そう思うのです。フィルムで写真を撮ることについて少し書いてみます。

 フィルムをカメラに装填して写真を撮る場合、短時間で36枚を取り切ることは想像以上に難しいです。1枚に対する責任があるというのでしょうか、シャッターを押すまで自分の中で本当に撮るのか、やめるのか、自問自答があります。それでも撮ると感じればシャッターを押し巻き上げます。巻き上げることで頭もリセットされる感覚があります。そして次に心が動く光景に出会ってまた、自問自答するのです。この繰り返しを36回行ったらフィルムを交換するわけですが、フィルムを入れ替えるとまた、新たな気持ちになります。毎回毎回、常に自分と向き合う作業と言っても良いと思います。この感覚はフィルム写真独特の感覚だと思いますが、この感覚を経験されている方も多いのではないでしょうか。

 銀塩写真で特徴的なことは、撮影を終えたフィルムの現像処理だと思います。フィルムをネガに現像し、そのネガの中からプリントする写真を選定していくことになります。35mmフィルムなら36枚、中判カメラでブローニーなら10枚〜16枚ほどの中からプリントする図像を選定しますが、1本のフィルムからプリントまでいくのは、多くて4枚程だと思います。プリントすると決めたコマを印画紙に焼き付けするわけですが、きちんとしたネガでなければ綺麗なプリントには仕上がりません。現像のやり方で多少のリカバリーはできますが、やはりネガがきちんと仕上がっていることがとても大事です。きちんとちたネガとは、きちんと撮影するということです。きちんと撮影するとは、プリントする時のことをイメージしつつ適正露出で撮影するということになるでしょう。

 さて、今の時代に銀塩写真をやる価値があるかないか。というテーマに対する私なりの回答をまとめてみると、

1枚の写真にたいする責任ということになると思います。

フィルム撮影した写真をプリントまで仕上げるには、それなりのかなりの手間と時間お金、そして熱意のようなものが必要です。それらがあってようやく1枚のプリントになるのです。

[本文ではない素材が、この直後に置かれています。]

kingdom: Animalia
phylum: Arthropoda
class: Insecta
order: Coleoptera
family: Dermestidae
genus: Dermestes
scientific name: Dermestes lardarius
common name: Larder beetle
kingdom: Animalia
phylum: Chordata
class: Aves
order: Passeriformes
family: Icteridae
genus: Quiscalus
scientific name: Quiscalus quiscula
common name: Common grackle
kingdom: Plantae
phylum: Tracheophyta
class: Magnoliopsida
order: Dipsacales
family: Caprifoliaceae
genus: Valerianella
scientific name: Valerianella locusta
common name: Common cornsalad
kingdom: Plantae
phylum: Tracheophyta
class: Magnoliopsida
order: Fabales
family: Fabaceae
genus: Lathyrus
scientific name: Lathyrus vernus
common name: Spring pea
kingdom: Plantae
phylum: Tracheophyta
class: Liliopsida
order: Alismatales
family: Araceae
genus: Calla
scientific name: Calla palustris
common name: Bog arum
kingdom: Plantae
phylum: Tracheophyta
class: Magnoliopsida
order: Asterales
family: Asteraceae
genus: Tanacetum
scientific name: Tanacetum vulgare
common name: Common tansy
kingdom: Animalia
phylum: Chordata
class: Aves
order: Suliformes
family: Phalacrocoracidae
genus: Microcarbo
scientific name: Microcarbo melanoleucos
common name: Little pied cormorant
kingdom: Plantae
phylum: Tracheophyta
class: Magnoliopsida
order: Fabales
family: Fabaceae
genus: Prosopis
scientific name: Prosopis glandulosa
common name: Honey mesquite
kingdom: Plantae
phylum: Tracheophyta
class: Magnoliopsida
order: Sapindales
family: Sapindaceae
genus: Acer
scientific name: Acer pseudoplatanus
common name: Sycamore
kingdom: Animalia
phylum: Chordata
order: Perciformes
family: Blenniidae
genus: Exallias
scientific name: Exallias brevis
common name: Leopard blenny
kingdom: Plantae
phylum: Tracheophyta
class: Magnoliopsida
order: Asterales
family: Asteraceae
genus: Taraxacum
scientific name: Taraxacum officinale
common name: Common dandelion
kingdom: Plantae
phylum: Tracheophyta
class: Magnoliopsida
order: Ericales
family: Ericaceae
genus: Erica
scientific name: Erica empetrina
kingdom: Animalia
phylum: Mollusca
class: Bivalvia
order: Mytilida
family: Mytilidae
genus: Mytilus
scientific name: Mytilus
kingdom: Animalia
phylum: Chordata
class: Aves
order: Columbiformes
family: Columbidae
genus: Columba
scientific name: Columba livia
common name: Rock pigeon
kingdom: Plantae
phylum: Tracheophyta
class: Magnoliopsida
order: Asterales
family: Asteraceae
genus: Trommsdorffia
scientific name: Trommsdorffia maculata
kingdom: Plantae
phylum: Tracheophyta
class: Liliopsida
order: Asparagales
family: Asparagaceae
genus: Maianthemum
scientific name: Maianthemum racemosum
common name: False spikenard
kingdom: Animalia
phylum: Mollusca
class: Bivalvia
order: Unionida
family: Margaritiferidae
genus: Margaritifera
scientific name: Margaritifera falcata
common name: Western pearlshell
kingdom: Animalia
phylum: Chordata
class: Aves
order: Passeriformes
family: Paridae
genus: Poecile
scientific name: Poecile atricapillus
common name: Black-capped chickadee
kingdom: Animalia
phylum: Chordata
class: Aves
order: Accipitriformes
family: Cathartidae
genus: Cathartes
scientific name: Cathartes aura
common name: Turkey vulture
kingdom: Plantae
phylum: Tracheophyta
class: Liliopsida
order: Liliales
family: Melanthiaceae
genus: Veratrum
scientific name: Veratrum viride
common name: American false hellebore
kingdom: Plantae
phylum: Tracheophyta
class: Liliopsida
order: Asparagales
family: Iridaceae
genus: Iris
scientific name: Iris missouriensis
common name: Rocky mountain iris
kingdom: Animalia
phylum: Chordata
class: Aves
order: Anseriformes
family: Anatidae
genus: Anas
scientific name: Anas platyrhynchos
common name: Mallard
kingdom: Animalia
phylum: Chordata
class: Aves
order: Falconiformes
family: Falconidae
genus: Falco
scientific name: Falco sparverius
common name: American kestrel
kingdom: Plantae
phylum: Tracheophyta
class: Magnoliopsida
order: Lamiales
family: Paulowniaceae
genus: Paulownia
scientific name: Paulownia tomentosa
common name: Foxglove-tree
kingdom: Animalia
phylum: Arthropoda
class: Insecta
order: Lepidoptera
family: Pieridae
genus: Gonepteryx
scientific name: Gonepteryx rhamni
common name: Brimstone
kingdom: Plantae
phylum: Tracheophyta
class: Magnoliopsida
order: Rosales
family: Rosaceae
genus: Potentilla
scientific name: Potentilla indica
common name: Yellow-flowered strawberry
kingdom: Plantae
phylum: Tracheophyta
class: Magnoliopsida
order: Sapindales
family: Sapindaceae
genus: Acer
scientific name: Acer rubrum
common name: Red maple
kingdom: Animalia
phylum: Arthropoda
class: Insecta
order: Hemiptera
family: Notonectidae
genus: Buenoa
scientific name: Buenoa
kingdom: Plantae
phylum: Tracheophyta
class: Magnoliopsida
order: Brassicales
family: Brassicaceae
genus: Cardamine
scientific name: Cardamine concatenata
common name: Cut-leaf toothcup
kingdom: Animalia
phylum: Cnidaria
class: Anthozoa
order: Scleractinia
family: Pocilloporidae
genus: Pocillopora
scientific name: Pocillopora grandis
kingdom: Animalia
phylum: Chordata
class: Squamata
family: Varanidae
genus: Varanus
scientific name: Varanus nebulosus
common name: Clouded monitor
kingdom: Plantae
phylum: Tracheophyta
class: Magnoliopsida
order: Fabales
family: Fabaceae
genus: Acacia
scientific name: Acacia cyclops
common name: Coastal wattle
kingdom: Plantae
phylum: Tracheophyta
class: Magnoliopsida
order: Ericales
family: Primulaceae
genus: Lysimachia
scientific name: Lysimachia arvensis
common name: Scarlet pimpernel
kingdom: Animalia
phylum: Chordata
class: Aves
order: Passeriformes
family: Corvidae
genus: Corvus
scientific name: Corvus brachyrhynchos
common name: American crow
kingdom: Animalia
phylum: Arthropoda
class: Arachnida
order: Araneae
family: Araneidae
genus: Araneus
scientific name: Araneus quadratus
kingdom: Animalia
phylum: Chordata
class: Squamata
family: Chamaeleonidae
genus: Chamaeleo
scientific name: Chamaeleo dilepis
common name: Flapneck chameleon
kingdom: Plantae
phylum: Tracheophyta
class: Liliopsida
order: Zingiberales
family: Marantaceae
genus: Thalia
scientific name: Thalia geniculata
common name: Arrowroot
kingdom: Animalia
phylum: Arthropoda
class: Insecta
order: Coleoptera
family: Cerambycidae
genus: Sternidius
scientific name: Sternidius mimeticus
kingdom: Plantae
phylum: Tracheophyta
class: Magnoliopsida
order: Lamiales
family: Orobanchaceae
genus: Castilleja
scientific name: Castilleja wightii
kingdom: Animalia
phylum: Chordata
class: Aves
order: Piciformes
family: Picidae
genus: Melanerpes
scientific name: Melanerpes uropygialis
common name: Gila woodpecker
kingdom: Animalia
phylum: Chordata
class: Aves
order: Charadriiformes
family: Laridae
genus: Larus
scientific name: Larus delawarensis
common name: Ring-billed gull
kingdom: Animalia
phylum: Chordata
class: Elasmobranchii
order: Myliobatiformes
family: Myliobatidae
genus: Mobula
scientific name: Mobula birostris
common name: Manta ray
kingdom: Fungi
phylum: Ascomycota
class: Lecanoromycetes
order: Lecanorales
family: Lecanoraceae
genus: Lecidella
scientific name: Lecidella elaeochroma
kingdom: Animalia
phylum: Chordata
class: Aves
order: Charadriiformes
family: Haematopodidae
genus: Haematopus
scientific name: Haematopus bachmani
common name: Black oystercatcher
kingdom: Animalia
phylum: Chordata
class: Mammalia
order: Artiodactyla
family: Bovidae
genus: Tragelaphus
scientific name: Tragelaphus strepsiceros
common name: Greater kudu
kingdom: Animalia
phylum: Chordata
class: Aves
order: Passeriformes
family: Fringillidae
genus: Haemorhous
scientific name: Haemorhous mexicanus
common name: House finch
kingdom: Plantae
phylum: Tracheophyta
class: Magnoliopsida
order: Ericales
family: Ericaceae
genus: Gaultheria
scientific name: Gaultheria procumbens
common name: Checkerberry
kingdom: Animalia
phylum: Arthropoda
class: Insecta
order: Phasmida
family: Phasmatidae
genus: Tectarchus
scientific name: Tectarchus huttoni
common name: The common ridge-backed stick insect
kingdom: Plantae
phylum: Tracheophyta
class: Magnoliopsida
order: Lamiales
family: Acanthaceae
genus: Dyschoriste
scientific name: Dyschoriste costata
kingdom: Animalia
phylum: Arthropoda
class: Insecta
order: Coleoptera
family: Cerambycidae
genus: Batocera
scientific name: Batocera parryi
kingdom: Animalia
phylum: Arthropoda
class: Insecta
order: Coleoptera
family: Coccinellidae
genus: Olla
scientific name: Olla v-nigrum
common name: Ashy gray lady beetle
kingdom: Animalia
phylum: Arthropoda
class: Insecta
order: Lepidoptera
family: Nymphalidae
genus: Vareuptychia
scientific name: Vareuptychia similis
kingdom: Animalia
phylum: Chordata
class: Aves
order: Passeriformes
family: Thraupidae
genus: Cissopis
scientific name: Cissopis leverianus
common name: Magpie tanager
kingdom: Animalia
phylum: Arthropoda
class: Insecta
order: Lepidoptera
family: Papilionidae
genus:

この効率の悪さが嫌でも自分の写真に向き合わざるを得ない状況を作り出します。それが自分の写真の身になっていくのだと思っています。

 一方デジタルについて考えてみます。

デジタルの利点が多々あるのは言うまでもありません。しかしデジタル写真で注意するべきことは、デジタル撮影図像に責任を持つことだと思います。ここでの責任とは、撮りっぱなしにしないということです。デジタルの手軽さによって、後で見返せないくらいの数を撮影してしまうことはよくあります。それがかなりの量であっても、撮影した後に自分の撮影した図像をきちんと見直すことが必要です。私は撮影したことで安心、満足してしまうことがデジタル写真にとって唯一の欠点だと考えています。

 そしてできれば、デジタル撮影した写真をプリントアウトすることをお勧めします。時間と費用をかけてわざわざプリントアウトすることで、自分の写真に対する意識は高まり、責任感も増してくるでしょう。銀塩写真特有のこの感覚をデジタルにも活用できるようになれば、必ず良い効果をもたらすと私は考えています。

 次回はバライタ紙へのプリント現像について書いてみたいと思います。